### REQUEST
Starting with the first line and ending with the last, transcribe the data exactly.

============================================================

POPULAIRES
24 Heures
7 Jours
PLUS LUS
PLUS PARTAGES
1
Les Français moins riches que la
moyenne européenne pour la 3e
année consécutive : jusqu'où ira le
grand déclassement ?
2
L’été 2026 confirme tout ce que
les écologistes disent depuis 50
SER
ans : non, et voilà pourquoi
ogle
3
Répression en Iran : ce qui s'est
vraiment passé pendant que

============================================================

### SOLUTION TO THE PROBLEM
POPULAIRES
24 Heures
7 Jours
PLUS LUS
PLUS PARTAGES
1
Les Français moins riches que la
moyenne européenne pour la 3e
année consécutive : jusqu'où ira le
grand déclassement ?
2
L’été 2026 confirme tout ce que
les écologistes disent depuis 50
SER
ans : non, et voilà pourquoi
ogle
3
Répression en Iran : ce qui s'est
vraiment passé pendant que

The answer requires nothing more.